====== Quoted passage

Private policies can be problematic for another reason: They may have age limits. The GeoBlue Xplorer Essential plan, for example, enrolls only people who are 74 or younger, and coverage expires when people turn 84. In contrast, Medicare eligibility generally begins at 65 and continues until a beneficiary dies.
And the policies aren’t cheap. A 70-year-old might pay $1,900 a month for an Xplorer Essential plan with a $1,000 deductible, said Todd Taylor, a sales director for GeoBlue. A plan with a $5,000 deductible might run $1,400 monthly. That doesn’t include coverage for services in the United States.
Rates may also vary by country. A 67-year-old American living in Costa Rica who buys a midlevel Cigna plan with a deductible of $750 for hospital care and $150 for outpatient care might pay $1,164 a month, said David Tompkins, president of TFG Global Insurance Solutions. The same policy might cost $913 in France. If the person wanted to add coverage for treatment in the United States, the monthly premium would increase to $1,440 in Costa Rica and $1,138 in France, Tompkins said.
Since medical care is sometimes much less expensive overseas, some retirees opt to pay out of pocket for minor or routine services.

============
====== Material supplied

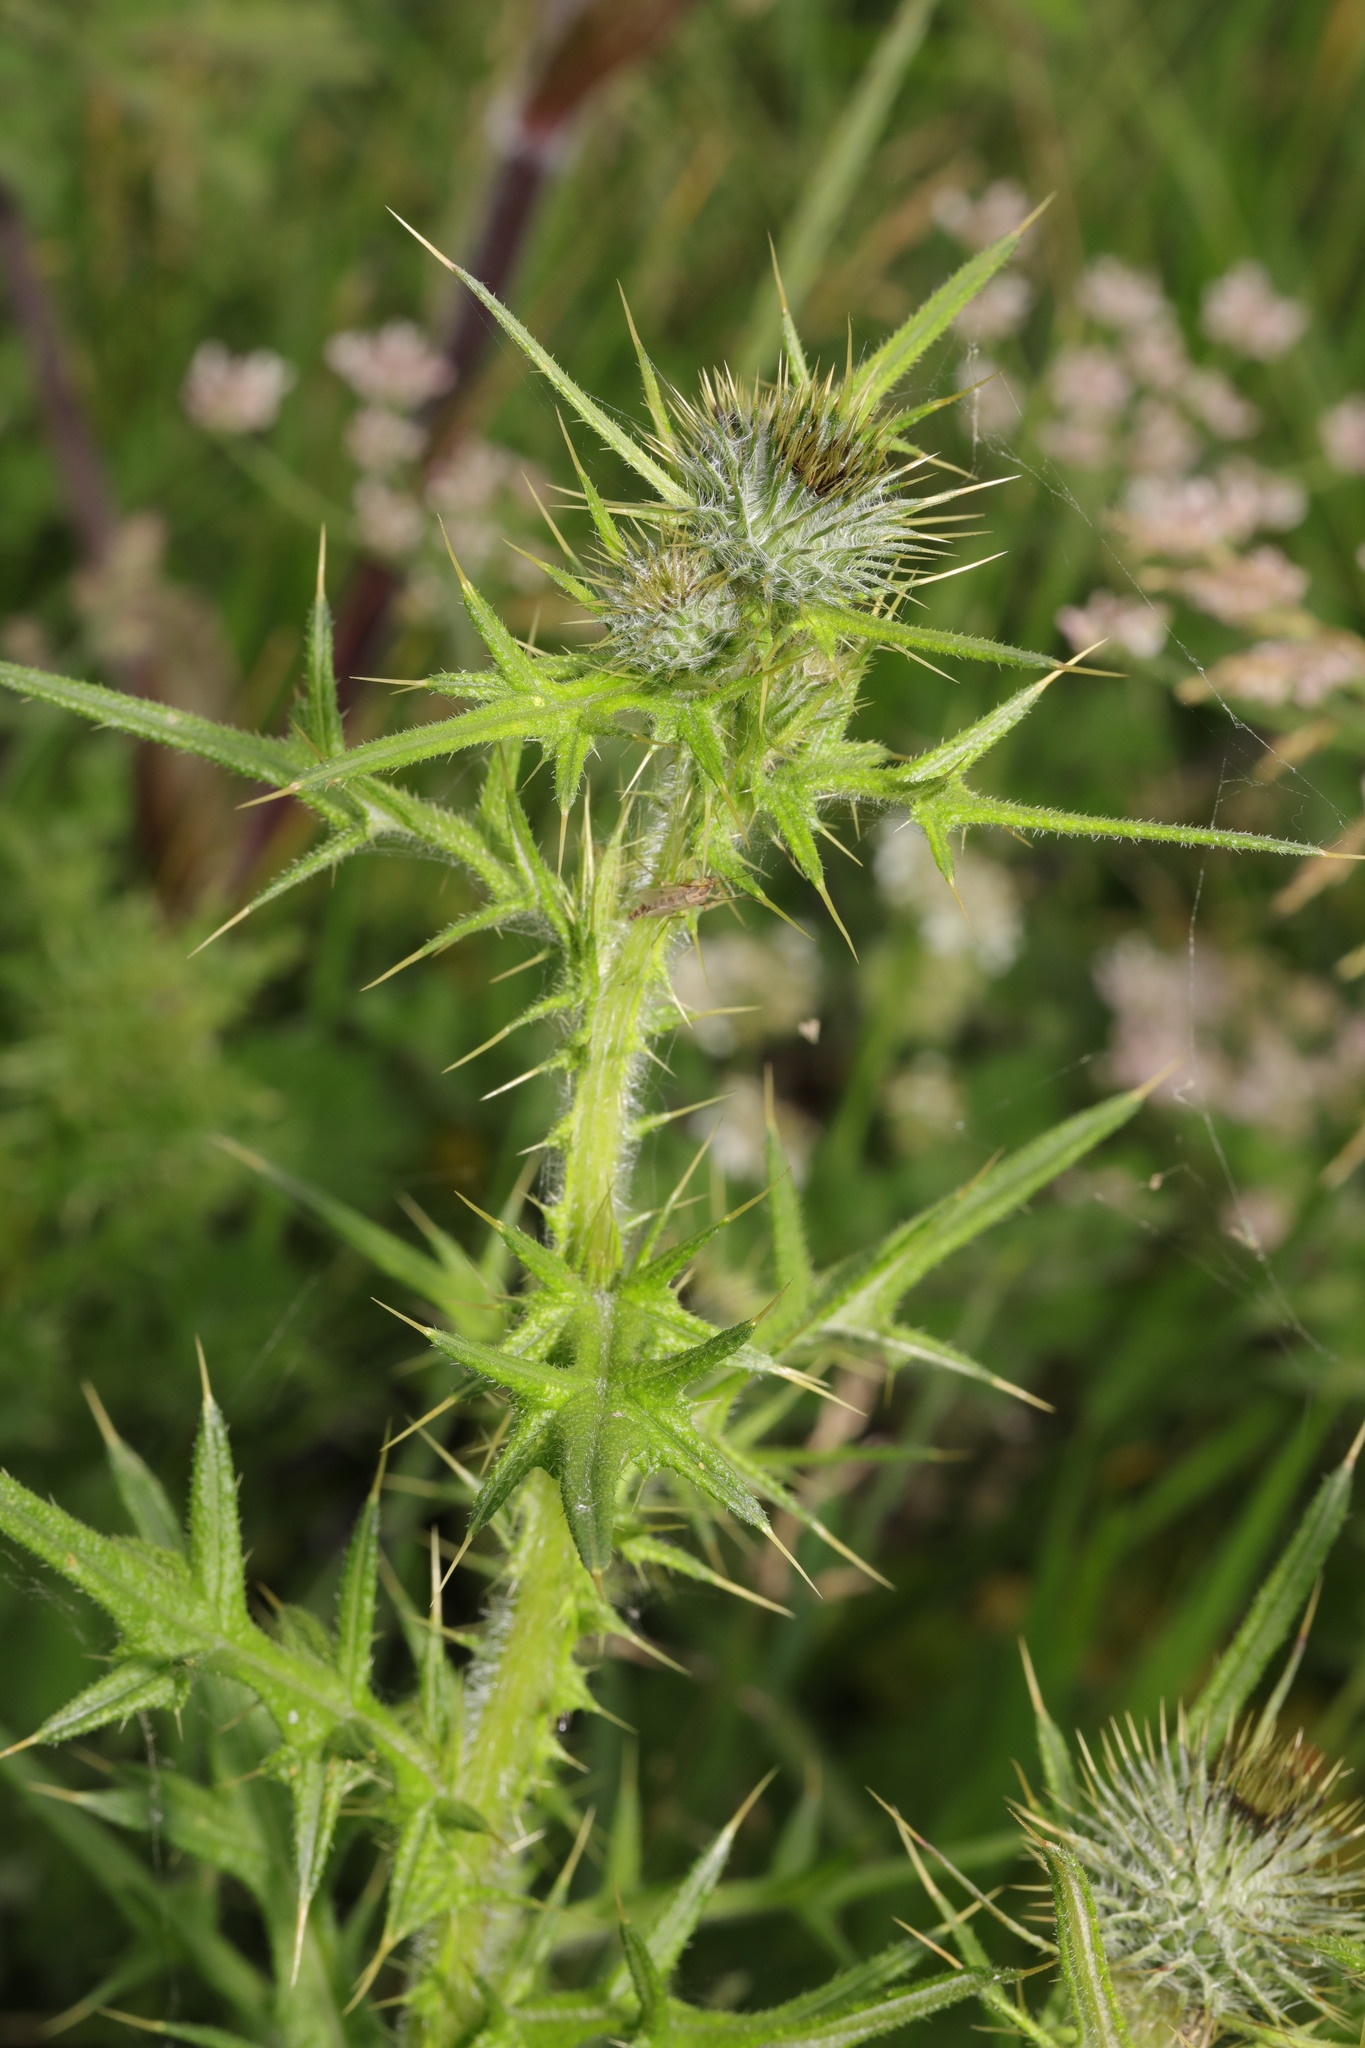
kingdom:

============
====== Material supplied

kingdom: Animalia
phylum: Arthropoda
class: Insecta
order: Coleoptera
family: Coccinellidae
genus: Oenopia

============

**Required work:**
[1] Translate this sentence from the passage on overseas health insurance into Spanish: "In contrast, Medicare eligibility generally begins at 65 and continues until a beneficiary dies."
[2] Answer these questions using the passage on overseas health insurance:
(a) At what age does coverage under the GeoBlue Xplorer Essential plan expire?
(b) What might the midlevel Cigna policy cost per month in France, without coverage in the United States?
(c) What do some retirees do about minor or routine services?
[3] In the passage on overseas health insurance, why do some retirees pay out of pocket for minor or routine services? Answer in one or two sentences.

**Solutions:**
[1] En cambio, la elegibilidad para Medicare generalmente comienza a los 65 años y continúa hasta que el beneficiario fallece.

[2]
(a) At 84.
(b) $913 a month.
(c) They pay out of pocket.

[3] Medical care is sometimes much less expensive overseas. So some retirees choose to pay for minor or routine services themselves.